**PROBLEM DESCRIPTION**
Your answer should hold exactly the lines from the one with "- IP blocking after threshold" through the last line of the material below, nothing before and nothing extra.

**GIVEN RECORDS**
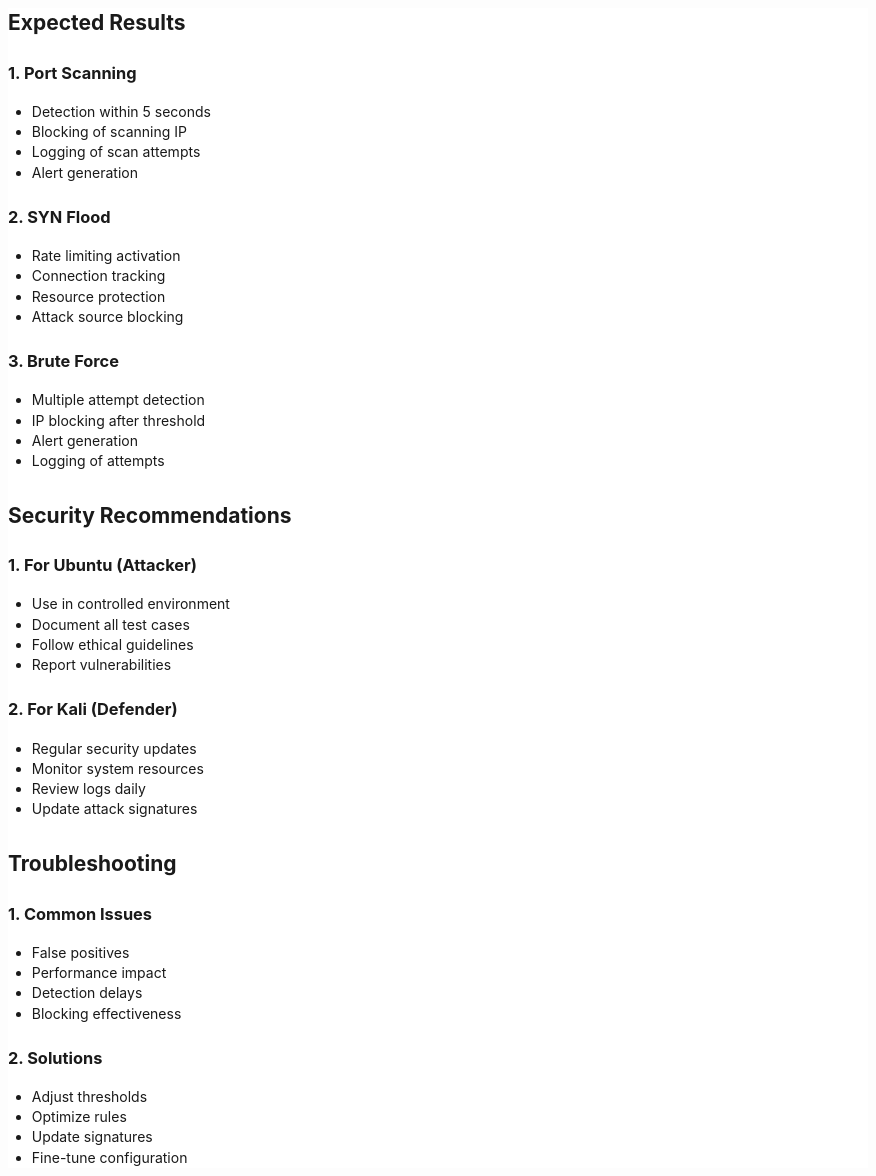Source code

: ## Expected Results

### 1. Port Scanning
- Detection within 5 seconds
- Blocking of scanning IP
- Logging of scan attempts
- Alert generation

### 2. SYN Flood
- Rate limiting activation
- Connection tracking
- Resource protection
- Attack source blocking

### 3. Brute Force
- Multiple attempt detection
- IP blocking after threshold
- Alert generation
- Logging of attempts

## Security Recommendations

### 1. For Ubuntu (Attacker)
- Use in controlled environment
- Document all test cases
- Follow ethical guidelines
- Report vulnerabilities

### 2. For Kali (Defender)
- Regular security updates
- Monitor system resources
- Review logs daily
- Update attack signatures

## Troubleshooting

### 1. Common Issues
- False positives
- Performance impact
- Detection delays
- Blocking effectiveness

### 2. Solutions
- Adjust thresholds
- Optimize rules
- Update signatures
- Fine-tune configuration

**EXERCISE OUTPUT**
- IP blocking after threshold
- Alert generation
- Logging of attempts

## Security Recommendations

### 1. For Ubuntu (Attacker)
- Use in controlled environment
- Document all test cases
- Follow ethical guidelines
- Report vulnerabilities

### 2. For Kali (Defender)
- Regular security updates
- Monitor system resources
- Review logs daily
- Update attack signatures

## Troubleshooting

### 1. Common Issues
- False positives
- Performance impact
- Detection delays
- Blocking effectiveness

### 2. Solutions
- Adjust thresholds
- Optimize rules
- Update signatures
- Fine-tune configuration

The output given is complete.